The path from base model to product is pre-training (broad knowledge), SFT (format of helpfulness), and RLHF (actual preferences). A 1.3B model with RLHF beat 175B GPT-3 without it.
Inference is a four-step loop: tokenize your input, run a forward pass through transformer layers, sample from a probability distribution, detokenize to text. Repeat for each token.
Temperature controls how adventurous the sampling is. Top-p limits which tokens are even considered. This is why the same prompt gives different answers.

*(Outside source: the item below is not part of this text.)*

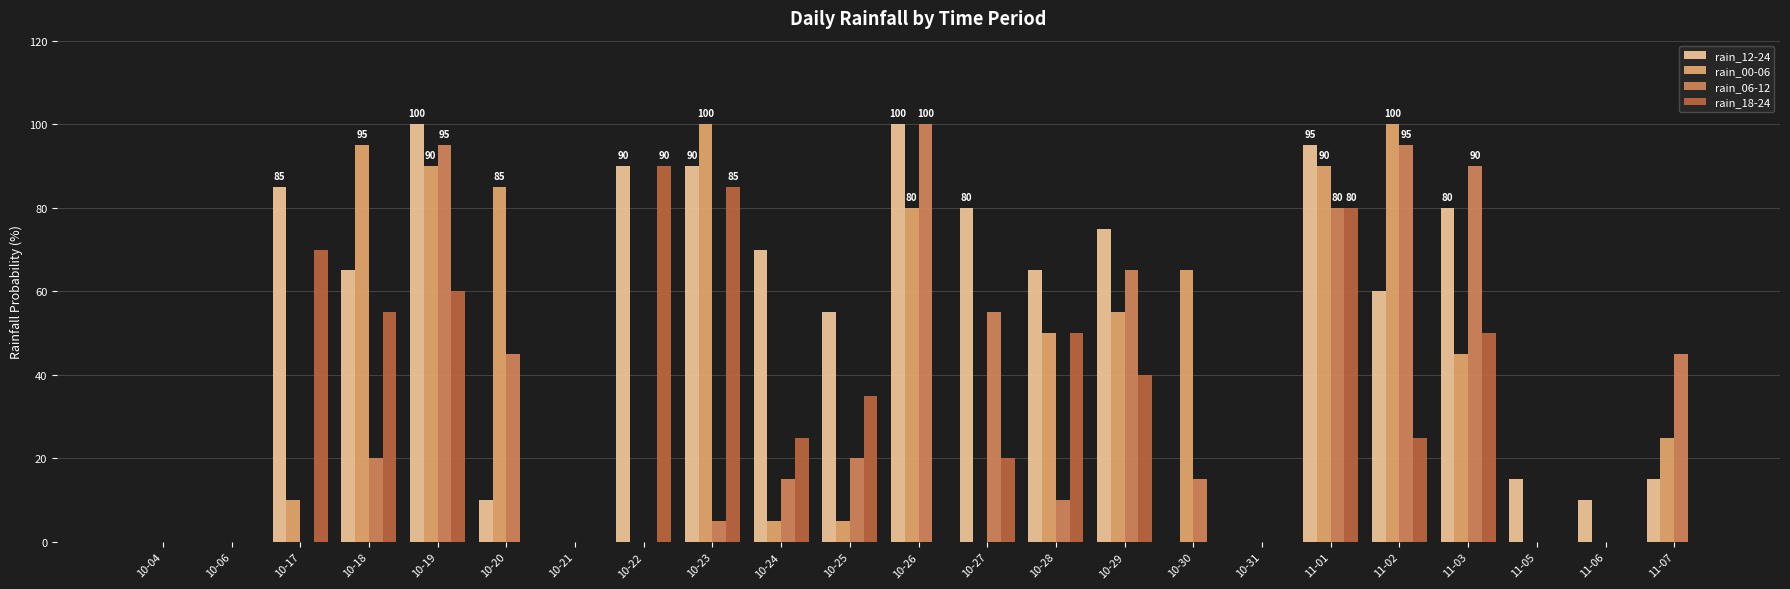

Between 10-19 and 10-25, which series saw the biggest shift?

rain_00-06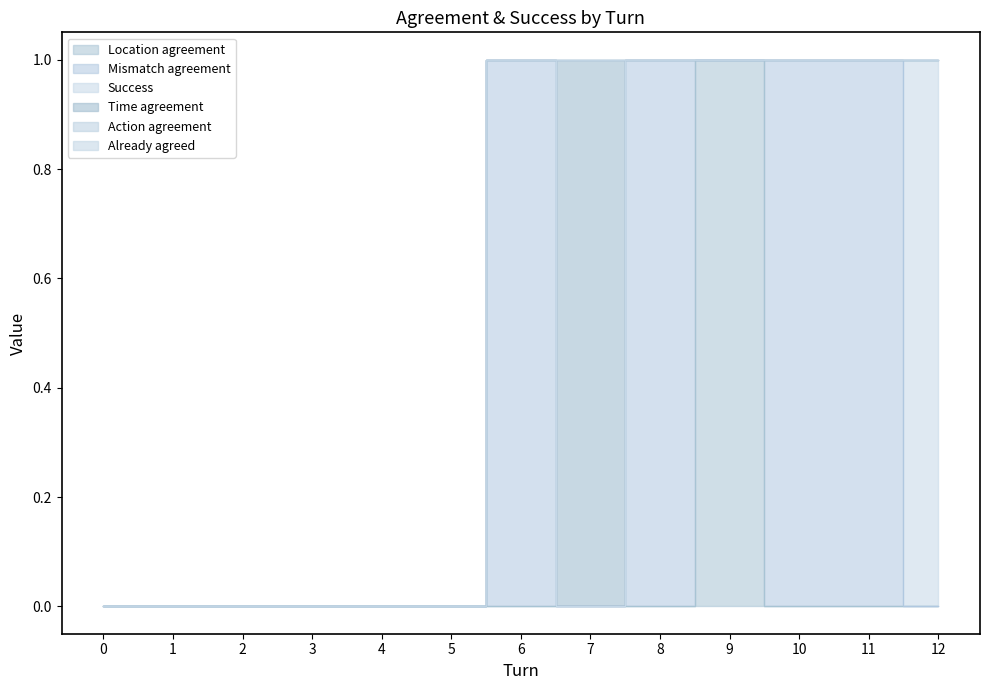

True or false: Location agreement and Time agreement intersect in this chart.

False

RLHF aligns models to human preferences, but the human cost is real -- Kenyan workers earning $1.32-$2/hr labeled the internet's worst content to make these models safe.
AlphaGo's Move 37 remains a landmark: the first time AI produced something genuinely novel in a domain with millennia of human expertise. Emergent abilities suggest this novelty extends to language models too -- though whether emergence is real or a measurement artifact is still debated.